Mark Berlo thinks his dad drew these maps mostly for fun, like playing a paper and pencil version of the city-building video game Sim City in the days before video games. “When he drew a city, he drew it so it would function,” Mark says.
Berlo donated his map collection to Stanford University in 2011. The university also has several books he wrote and published himself. One of them, contained in a thick blue three-ring binder, sits somewhat incongruously on a shelf of cloth-bound books and atlases in the main library. The spine lists the title in large print: Population History of California Places. Inside are hundreds of pages of tables detailing the known populations of California towns and cities dating back as far as 1769, when the first Spanish mission was established in San Diego. The book, Berlo writes in the preface, is attempt to recreate the population history of every settled place that ever existed in the state of California.
Berlo wrote the book hoping to fill gaps in the population data collected by the U.S. Census Bureau. Before 2000, he writes, the Census didn’t count people living in smaller unincorporated places—that is, places without legally defined boundaries. Berlo tracked down population estimates listed in unofficial sources, including his vast collection of roadmaps and atlases. In total, the book contains population data on 5,500 California cities, towns, and other settlements, only 500 of which were ever incorporated.
Based on the preface, the work appears to be “an exemplary amateur history conducted in a very professional manner,” says Jon Christensen, an environmental historian at the University of California, Los Angeles. The accuracy of Berlo’s population estimates depends largely on the accuracy of his sources, Christensen says, but he adds that Berlo seems to have done an exceptionally careful job of documenting his sources and leaving a trail that amateur or professional historians could follow.
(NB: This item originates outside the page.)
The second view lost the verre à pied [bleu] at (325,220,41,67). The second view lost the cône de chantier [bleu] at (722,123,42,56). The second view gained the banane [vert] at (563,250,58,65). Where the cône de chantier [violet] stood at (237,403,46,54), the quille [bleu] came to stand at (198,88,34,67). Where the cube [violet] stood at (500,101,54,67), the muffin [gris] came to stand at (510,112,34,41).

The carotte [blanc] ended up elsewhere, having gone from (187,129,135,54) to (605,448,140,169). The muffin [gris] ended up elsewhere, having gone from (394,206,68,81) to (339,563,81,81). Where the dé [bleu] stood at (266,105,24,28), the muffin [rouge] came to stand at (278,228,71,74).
Meanwhile, Stanford political scientist Clayton Nall has been using Berlo’s map collection to study the politics behind the development of the U.S. highway system and to investigate how the expansion of highways may have contributed to the urban-rural divide in American politics. A team of research assistants has so far spent about 3,000 hours digitizing Berlo’s Rand McNally road maps, which go back to 1926. Once the maps are digitized and processed, they can be used for statistical analysis—to look, for example, at whether more miles of highway were built in counties that had more representatives in their state legislature, or whether urban areas with more extensive highway systems saw more white flight in the second half of the 20th century.
The statistical nature of Nall’s project probably would have appealed to Berlo. Many collectors collect maps because they find them beautiful or relish having a rare edition of an historical map. Not Berlo.
Mark Berlo occasionally tagged along with his dad to events for map collectors, and he says there was a big difference between his dad’s mindset and everyone else’s. “He wasn’t there for the maps,” he says. “He was there for the statistical information that was on the maps.”
A few collectors were appalled by Berlo’s practice of stamping a blue serial number on every map he collected, Mark says. But the important thing to him was keeping track of all his maps in a computer database.
All in all, Mark says he thinks his dad did all this because he wanted to make a difference in the world, and because gathering information was one of the things he did best. “I don’t think there was any grand master theory he was working on,” he says. “He just wanted to collate the information and put it out there in a format people could use.”